Yukarıda Terim’in yaşadığı süreci Türkiye’ye benzettim. Şimdi, o noktadan biraz daha ileri gidip şöyle diyeceğim: Bana, “şu son 30 yıldaki hayatı Türkiye’ye en fazla benzeyen insan kimdir?” diye sorsanız, cevabım Fatih Terim olur. “Medeniyet”in görüntüsünü samimi bir benimseyiş ve onunla hiçbir probleminin olmayışı… Fakat özünü benimsemede ciddi endişelerin yaşanışı ve sık sık kendi “öz”üne dönme refleksleri…
Terim’in Avrupa’ya yaptığı çıkarmanın bazı kültürel engellere çarparak (da) başarısızlığa uğraması bile, Türkiye’nin Avrupa Birliği (AB) macerasını andırıyor. Nilüfer Göle, Terim’in Batı’ya aşılayacağı “Doğu tarzı”yla ortaya çıkacak yeni futbol enerjisinden söz ederken, hiç kuşku yok ki Türkiyeli bir AB’nin kavuşacağı yeni ve dinamik kültüre işaret ediyordu:
“Terim’in İtalya’ya gitmesiyle Avrupalı-Türk modeli ortaya çıkıyor. Fatih Terim, futbolcularıyla hem sevecenlik, hem de sertlik gösterecek bir bağ kuruyor. Türk profiline fazlasıyla sahip olan Terim’e İtalyan kulübünün yöneticilik vasfı vermesi Terim’in otoritesini kullanabilmesi için tanınan önemli bir olanak.”

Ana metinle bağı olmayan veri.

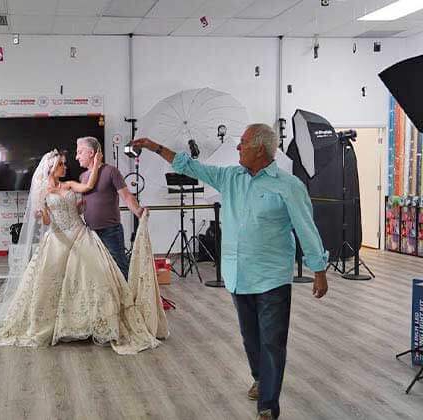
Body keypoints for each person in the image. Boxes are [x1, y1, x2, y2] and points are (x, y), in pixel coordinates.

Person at [132, 124, 329, 420]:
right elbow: (190, 166)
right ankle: (260, 378)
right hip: (238, 274)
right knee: (251, 338)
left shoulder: (289, 186)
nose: (238, 148)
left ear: (260, 149)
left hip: (272, 276)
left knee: (272, 341)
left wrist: (319, 269)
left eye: (243, 144)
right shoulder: (230, 177)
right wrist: (154, 146)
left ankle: (268, 406)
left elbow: (306, 228)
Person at [0, 149, 168, 354]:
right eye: (61, 165)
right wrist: (41, 214)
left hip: (81, 233)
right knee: (52, 283)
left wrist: (95, 168)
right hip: (58, 239)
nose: (66, 167)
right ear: (51, 168)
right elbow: (47, 222)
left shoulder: (69, 184)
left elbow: (88, 186)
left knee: (97, 278)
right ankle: (60, 324)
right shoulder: (43, 192)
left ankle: (94, 323)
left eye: (65, 164)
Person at [76, 136, 143, 279]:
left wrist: (138, 211)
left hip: (110, 231)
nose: (77, 157)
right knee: (96, 271)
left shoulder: (111, 171)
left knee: (120, 267)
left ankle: (127, 299)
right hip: (90, 232)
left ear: (91, 153)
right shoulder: (82, 176)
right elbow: (84, 205)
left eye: (80, 152)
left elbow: (127, 196)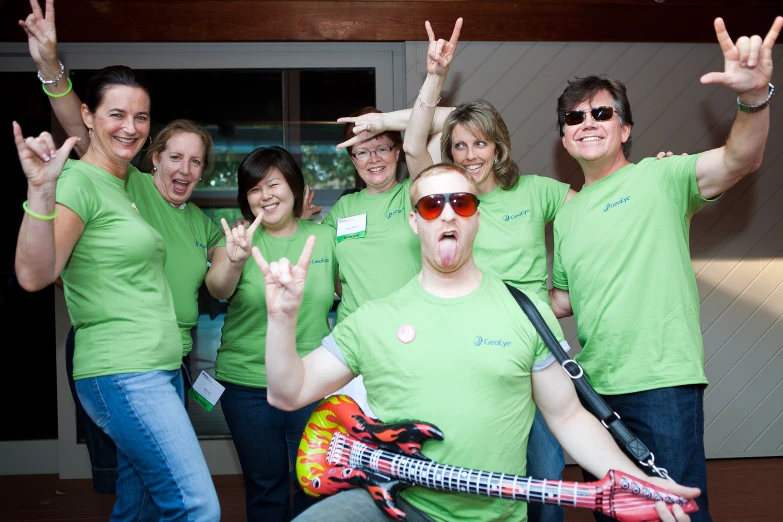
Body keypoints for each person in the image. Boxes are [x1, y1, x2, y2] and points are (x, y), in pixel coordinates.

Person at [251, 163, 698, 522]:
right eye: (431, 205)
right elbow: (287, 392)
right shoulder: (373, 319)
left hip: (496, 514)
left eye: (460, 202)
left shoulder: (527, 312)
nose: (447, 214)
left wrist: (638, 480)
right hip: (402, 504)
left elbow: (567, 417)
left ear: (476, 217)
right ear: (414, 221)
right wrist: (281, 318)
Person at [549, 16, 782, 522]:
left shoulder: (662, 176)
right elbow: (565, 300)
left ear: (624, 129)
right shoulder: (566, 215)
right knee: (616, 512)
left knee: (674, 512)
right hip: (595, 386)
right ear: (565, 139)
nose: (586, 122)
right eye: (574, 118)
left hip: (661, 383)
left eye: (601, 112)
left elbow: (740, 158)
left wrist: (754, 96)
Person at [13, 62, 219, 521]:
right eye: (117, 115)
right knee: (197, 506)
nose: (130, 127)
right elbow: (35, 273)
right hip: (125, 371)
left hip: (160, 367)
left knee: (140, 504)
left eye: (141, 117)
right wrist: (41, 193)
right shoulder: (80, 181)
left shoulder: (124, 185)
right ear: (89, 116)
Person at [205, 146, 336, 522]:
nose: (265, 195)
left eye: (273, 183)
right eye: (254, 188)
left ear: (295, 187)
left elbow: (351, 293)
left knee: (315, 485)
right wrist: (233, 260)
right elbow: (217, 289)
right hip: (247, 386)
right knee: (265, 487)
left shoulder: (325, 238)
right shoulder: (237, 239)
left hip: (311, 382)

Olanları hep birlikte izledik: Beklenen başarı gelmedi. Ve Terim’le birlikte Türkiye de “Batı”ya doğru yolculuğunda uzunca bir “es” verdi… Fakat kervan, ite kaka da olsa yürüyor. Fatih Terim artık şöyle konuşabiliyor, ki yalnız bu bile futbol kültürümüzün bir yerlerden kalkıp başka bir yerlere ulaştığını gösteriyor:
“Biz yıllarca başaramadık. Ya hakem kötüydü, ya top direkten dönmüştü. Ama topun döndüğü direk 10 santim, kale yedi metre. Bu şanssızlık olamaz. Kendi vizyonumuz, birikimimiz, tecrübemiz yoksa kimse başarı beklemesin…”
Bu dönüşümde, her şeye rağmen Terim’in de bir payı var.